User talk:Dsevern
Newton-Raphson Method
Previously we had derivated the log likelihood function for the logistic function.
[math]\displaystyle{ \begin{align} {\ell(\mathbf{\beta\,})} & {} = \sum_{i=1}^n \left(y_i {\mathbf{\beta\,}^T \mathbf{x_i}} - \ln({1+e^{\mathbf{\beta\,}^T \mathbf{x_i}}})\right) \end{align} }[/math]
Our goal is to find the [math]\displaystyle{ \beta\, }[/math] that maximizes [math]\displaystyle{ {\ell(\mathbf{\beta\,})} }[/math]. We use calculus to do this ie solve [math]\displaystyle{ {\frac{\partial \ell}{\partial \mathbf{\beta\,}}}=0 }[/math]. To do this we use the famous numerical method of Newton-Raphson.
[math]\displaystyle{ \begin{align} {\frac{\partial \ell}{\partial \mathbf{\beta\,}}}&{} = \sum_{i=1}^n \left(y_i \mathbf{x_i} - \frac{e^{\mathbf{\beta\,}^T \mathbf{x}}}{1+e^{\mathbf{\beta\,}^T \mathbf{x}}} \mathbf{x_i} \right) \\[8pt] \end{align} }[/math]

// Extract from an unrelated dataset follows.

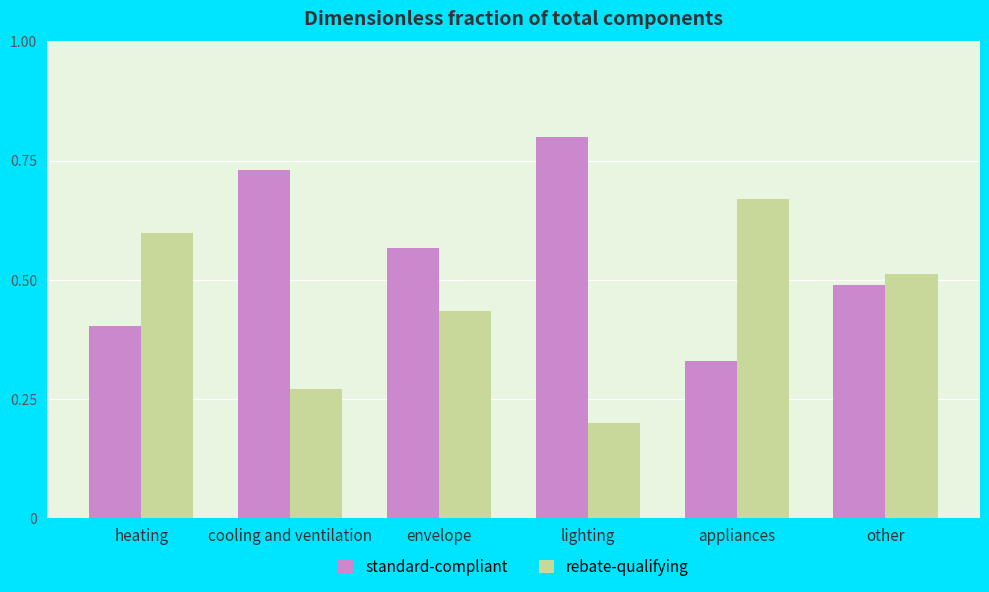

What is the sum of all standard-compliant values?

3.3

The first derivative is typically called the score vector.
[math]\displaystyle{ \begin{align} {\frac{\partial \ell}{\partial \mathbf{\beta\,} \partial \mathbf{\beta\,}^T}}&{} = -\sum_{i=1}^n \left(y_i \mathbf{x_i}\mathbf{x_i}^T (\frac{e^{\mathbf{\beta\,}^T \mathbf{x}}}{1+e^{\mathbf{\beta\,}^T \mathbf{x}}})(\frac{1}{1+e^{\mathbf{\beta\,}^T \mathbf{x}}}) \right) \\[8pt] \end{align} }[/math]
The negative of the second derivative is typically called the information matrix.